On Wednesday, September 17, 2014 4:56:46 AM UTC-4, Alberto wrote:
>
> @pyimport sklearn.neighbors as nb
> @time balltree = nb.BallTree(X,leaf_size=30)
> @time result_test =
> pycall(balltree["query_radius"],PyVector{Array{Int64,1}},X,radius);
> @time resultJulia_test = copy(result_test);
>
> elapsed time: 0.005120729 seconds (2204 bytes allocated)
> elapsed time: 0.093411428 seconds (696 bytes allocated)

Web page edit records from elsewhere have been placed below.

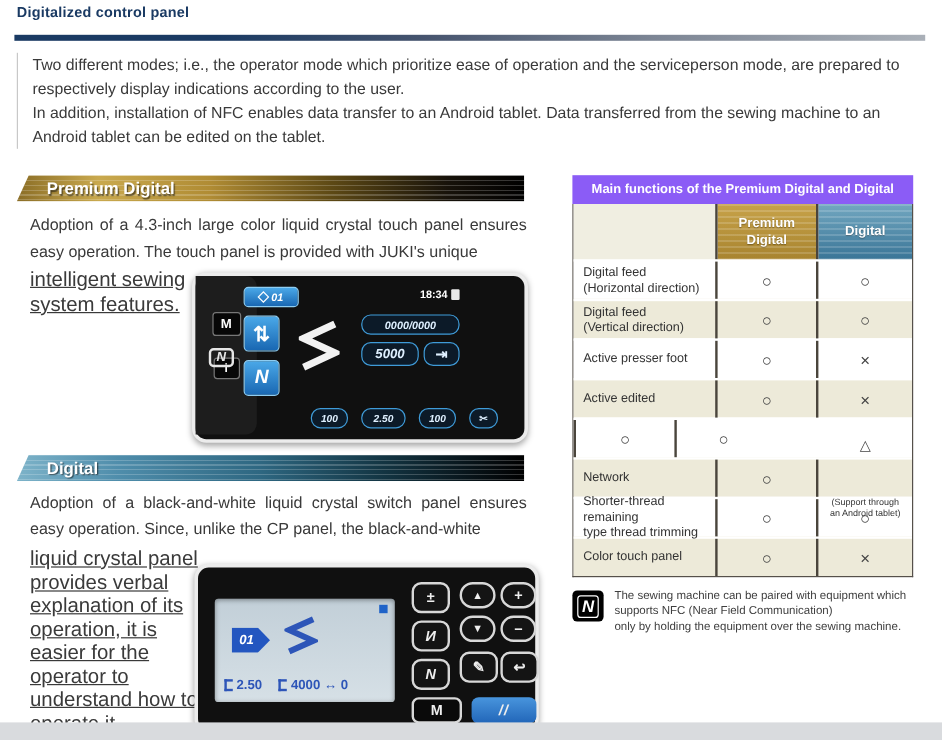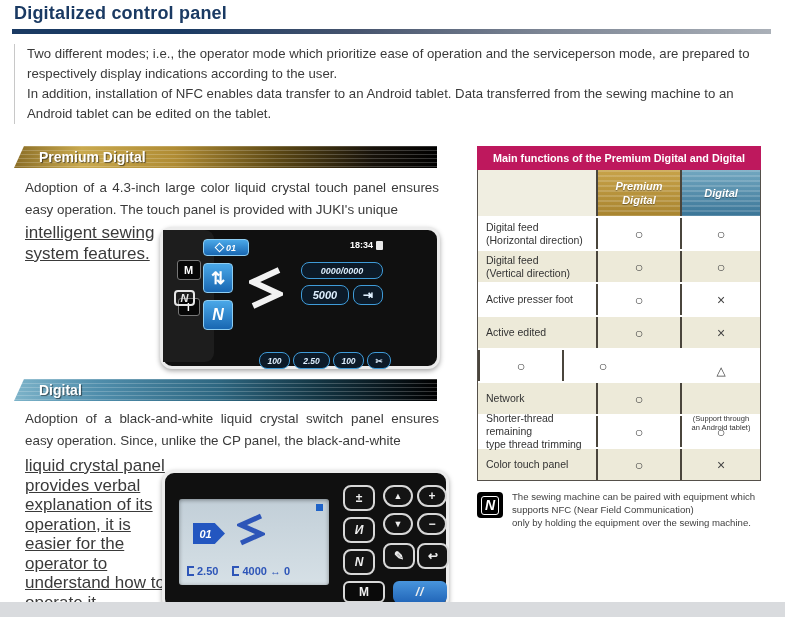--- a/index.html
+++ b/index.html
@@ -1,21 +1,21 @@
 <!DOCTYPE html>
 <html><head>
 <meta charset="utf-8">
 <style>
   * { margin:0; padding:0; box-sizing:border-box; }
   html,body { width:785px; height:617px; }
   body { font-family:"Liberation Sans", sans-serif; background:#ffffff; position:relative; overflow:hidden; color:#333; }
   .abs { position:absolute; }
 
   
-  .page-title { left:14px; top:3px; font-size:18px; font-weight:bold; color:#1a3a63; letter-spacing:.2px; }
+  .page-title { left:14px; top:3px; font-size:12px; font-weight:bold; color:#1a3a63; letter-spacing:.2px; }
   .title-rule { left:12px; top:29px; width:759px; height:5px;
     background:linear-gradient(90deg,#1a3a63 0%,#1a3a63 22%,#46546e 45%,#7c8594 70%,#aab0b8 100%); }
 
   
   .intro { left:14px; top:44px; width:758px; border-left:1px solid #c8c8c8; padding-left:12px; }
   .intro p { font-size:13.2px; line-height:20px; color:#3a3a3a; }
 
   
   .banner { height:22px; width:423px; color:#fff; font-size:14px; font-weight:bold;
     line-height:22px; padding-left:25px; text-shadow:1px 1px 1px rgba(0,0,0,.55);
@@ -53,21 +53,21 @@
     justify-content:flex-end; gap:3px; }
   .p-flag { width:7px; height:9px; background:#e8e8e8; border-radius:1px; display:inline-block; }
   .p-zig1 { left:40px; top:33px; width:30px; height:30px; font-size:17px; }
   .p-zig2 { left:40px; top:70px; width:30px; height:30px; font-size:16px; font-style:italic; }
   .p-preview { left:86px; top:36px; }
   .p-box { background:#0c1a28; border:1px solid #3f9bd8; border-radius:8px; color:#dff0ff;
     font-weight:bold; font-style:italic; }
   .p-counter { left:138px; top:32px; width:82px; height:17px; font-size:9px; }
   .p-speed { left:138px; top:55px; width:48px; height:20px; font-size:11px; }
   .p-needle { left:190px; top:55px; width:30px; height:20px; font-size:12px; font-style:normal; }
-  .p-foot { left:96px; top:122px; display:flex; gap:3px; }
+  .p-foot { left:96px; top:110px; display:flex; gap:11px; }
   .p-foot .p-box { height:17px; display:flex; align-items:center; justify-content:center; font-size:8.5px; }
   .pf1 { width:31px; } .pf2 { width:37px; } .pf3 { width:31px; } .pf4 { width:24px; font-style:normal; }
   .side-p { right:2px; top:2px; width:51px; height:132px; background:#1d1d1d; border-radius:0 9px 9px 0;
     display:flex; flex-direction:column; align-items:center; }
   .key-m { margin-top:30px; width:24px; height:20px; background:#070707; border:1px solid #777;
     border-radius:3px; color:#fff; font-weight:bold; font-size:11px; display:flex; align-items:center; justify-content:center; }
   .key-i { margin-top:18px; width:22px; height:18px; background:#070707; border:1px solid #777;
     border-radius:3px; color:#fff; font-weight:bold; font-size:10px; display:flex; align-items:center; justify-content:center; }
 
   
@@ -97,30 +97,30 @@
   .k-min  { left:252px; top:40px;  width:30px; height:22px; }
   .k-pb   { left:178px; top:76px;  width:32px; height:26px; font-style:italic; }
   .k-edit { left:218px; top:70px;  width:32px; height:26px; }
   .k-back { left:252px; top:70px;  width:32px; height:26px; }
   .k-m    { left:178px; top:108px; width:42px; height:22px; border-radius:6px; background:#0a0a0a; }
   .k-rst  { left:228px; top:108px; width:54px; height:22px; border-radius:6px;
     background:linear-gradient(180deg,#4895dd,#2165b8); border:none; font-style:italic; letter-spacing:1px; }
 
   
   .ftable { left:477px; top:146px; width:284px; }
-  .ft-title { height:24px; background:#be185d; color:#fff; font-size:10.8px; font-weight:bold;
+  .ft-title { height:24px; background:#8b5cf6; color:#fff; font-size:10.8px; font-weight:bold;
     display:flex; align-items:center; justify-content:center; }
   .ft-grid { border-left:1px solid #55504a; border-right:1px solid #55504a; border-bottom:1px solid #55504a; }
   .trow { display:flex; }
   .tc { display:flex; align-items:center; }
   .tlabel { width:118px; padding-left:8px; font-size:10.5px; line-height:1.22; color:#333; white-space:pre-line; }
   .tval { width:84px; justify-content:center; border-left:2px solid #4a453c; font-size:14px; color:#444;
     flex-direction:column; text-align:center; }
   .tval:last-child { width:80px; }
-  .thead-row { height:46px;font-style:italic; }
+  .thead-row { height:46px; }
   .th-blank { background:#f0eee1; }
   .th-col { color:#fff; font-weight:bold; font-size:11px; text-align:center; white-space:pre-line;
     line-height:1.3; text-shadow:0 1px 1px rgba(0,0,0,.35); justify-content:center; display:flex; align-items:center; }
   .th-premium { background-image:repeating-linear-gradient(180deg, rgba(255,255,255,.16) 0 2px, rgba(0,0,0,0) 2px 5px),
     linear-gradient(180deg,#c7a249,#a8842f); }
   .th-digital { background-image:repeating-linear-gradient(180deg, rgba(255,255,255,.16) 0 2px, rgba(0,0,0,0) 2px 5px),
     linear-gradient(180deg,#72a7c0,#3a7597); }
   .drow { height:33px; border-top:2px solid #fff; }
   .drow.odd { background:#fff; } .drow.even { background:#edead9; }
   .sym-note { font-size:12px; line-height:1.05; }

> elapsed time: 8.069997536 seconds (20968304 bytes allocated, 5.34% gc time)
>
>
> The conversion to julia takes 100 times compared to the actual calculation.
>
As a general rule, calling Python functions for small computations/lookups
within your inner loop is going to be slow, for the same reason that it is
slow in Python. The only way to get good performance from Python is to
perform large computations (or small computations on lots of data) in a
single call that calls out to C (etc.) code.

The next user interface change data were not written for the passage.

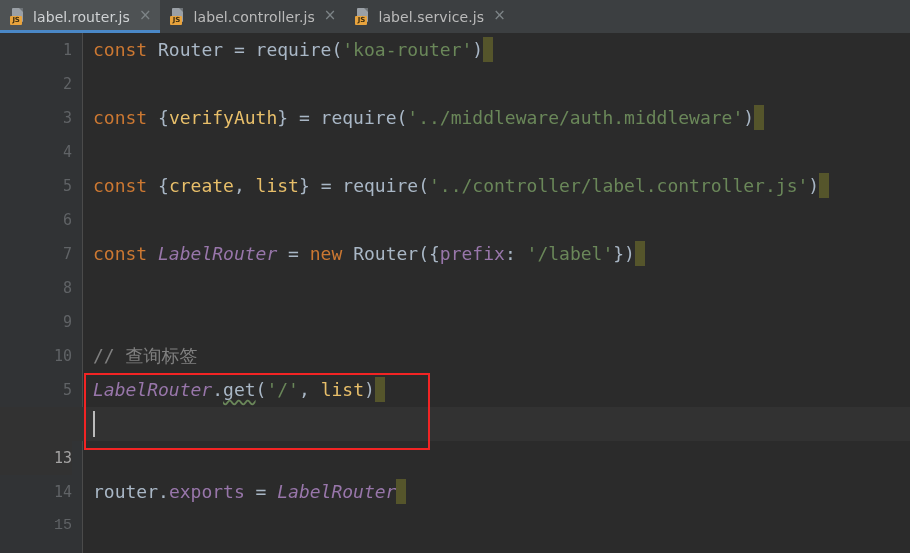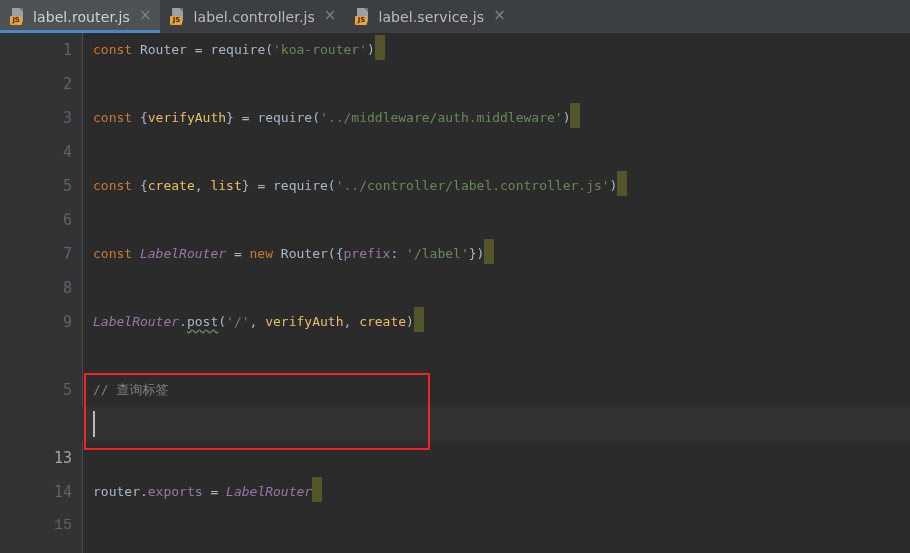--- a/index.html
+++ b/index.html
@@ -147,21 +147,21 @@
     line-height: 34px;
   }
   .ln.current {
     color: #a4a3a3;
     background: #323232;
   }
   .code {
     position: relative;
     padding-left: 9px;
     font-family: "DejaVu Sans Mono", "Liberation Mono", monospace;
-    font-size: 13px;
+    font-size: 18px;
     white-space: pre;
     color: #a9b7c6;
     height: 34px;
     line-height: 34px;
   }
 
   
   .kw   { color: #cc7832; }
   .id   { color: #a9b7c6; }
   .str  { color: #6a8759; }
@@ -244,20 +244,21 @@
     <div class="gutter">
         <div class="ln" style="top: 0px; position: absolute;">1</div>
         <div class="ln" style="top: 34px; position: absolute;">2</div>
         <div class="ln" style="top: 68px; position: absolute;">3</div>
         <div class="ln" style="top: 102px; position: absolute;">4</div>
         <div class="ln" style="top: 136px; position: absolute;">5</div>
         <div class="ln" style="top: 170px; position: absolute;">6</div>
         <div class="ln" style="top: 204px; position: absolute;">7</div>
         <div class="ln" style="top: 238px; position: absolute;">8</div>
         <div class="ln" style="top: 272px; position: absolute;">9</div>
+        <div class="ln" style="top: 306px; position: absolute;">10</div>
         <div class="ln" style="top: 340px; position: absolute;">5</div>
         <div class="ln" style="top: 370px; position: absolute;">12</div>
         <div class="ln current" style="top: 408px; position: absolute;">13</div>
         <div class="ln" style="top: 442px; position: absolute;">14</div>
         <div class="ln" style="top: 476px; position: absolute; font-family: Liberation Mono, monospace;">15</div>
       </div>
     <div class="code-area" id="code-area">
         <div class="row">
           <div class="code"><span class="kw">const</span><span class="punc"> </span><span class="id">Router</span><span class="punc"> = </span><span class="fn">require</span><span class="punc">(</span><span class="str">'koa-router'</span><span class="punc">)</span><span class="marker"></span></div>
         </div>
@@ -276,27 +277,27 @@
         <div class="row">
           <div class="code"></div>
         </div>
         <div class="row">
           <div class="code"><span class="kw">const</span><span class="punc"> </span><span class="var">LabelRouter</span><span class="punc"> = </span><span class="kw">new</span><span class="punc"> </span><span class="id">Router</span><span class="punc">({</span><span class="fld">prefix</span><span class="punc">: </span><span class="str">'/label'</span><span class="punc">})</span><span class="marker"></span></div>
         </div>
         <div class="row">
           <div class="code"></div>
         </div>
         <div class="row">
-          <div class="code"><span class="var">LabelRouter</span><span class="punc">.</span><span class="squig">post</span><span class="punc">(</span><span class="str">'/'</span><span class="punc">, </span><span class="parm">verifyAuth</span><span class="punc">, </span><span class="parm">create</span><span class="punc">)</span><span class="marker"></span></div>
-        </div>
-        <div class="row">
           <div class="code"></div>
         </div>
         <div class="row">
           <div class="code"><span class="cmt">// 查询标签</span></div>
+        </div>
+        <div class="row">
+          <div class="code"><span class="var">LabelRouter</span><span class="punc">.</span><span class="squig">get</span><span class="punc">(</span><span class="str">'/'</span><span class="punc">, </span><span class="parm">list</span><span class="punc">)</span><span class="marker"></span></div>
         </div>
         <div class="row current">
           <div class="hl"></div>
           <div class="code"><span class="caret"></span></div>
         </div>
         <div class="row">
           <div class="code"></div>
         </div>
         <div class="row">
           <div class="code"><span class="id">router</span><span class="punc">.</span><span class="fld">exports</span><span class="punc"> = </span><span class="var">LabelRouter</span><span class="marker"></span></div>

Unfortunately, when you iterate over the query_radius data structure, you
are essentially calling the equivalent of result[i][j] for every index i
and j. Since result[i][j] is a Python function, you have Python calls in
your inner loop (as well as memory allocation in order to allocate Julia
wrappers around Python objects).
(Normally, large arrays can be passed back and forth via NumPy arrays,
which have low overhead because all the Python queries are done once and
then we just get a pointer to the array data. In this case, however, the
query_radius function returns an array of arrays, I guess because result[i]
may be of different lengths, so we necessarily have to do some Python calls
for every one of the 10000 elements of the result array.)
That being said, there is something funny going on here. I wrote two
different versions of your routine:
function query_radius1(balltree::PyObject, X, radius)
pyind = pycall(balltree["query_radius"],PyVector{PyObject},X,radius)
return Vector{Int}[convert(Vector{Int}, o) for o in pyind]
end
function query_radius2(balltree::PyObject, X, radius)
pyind = pycall(balltree["query_radius"],PyVector{PyObject},X,radius)
return Vector{Int}[copy(PyVector{Int}(o)) for o in pyind]
end
that should be very similar in performance, but the second version is 5x
faster on my machine. I'll have to look into it.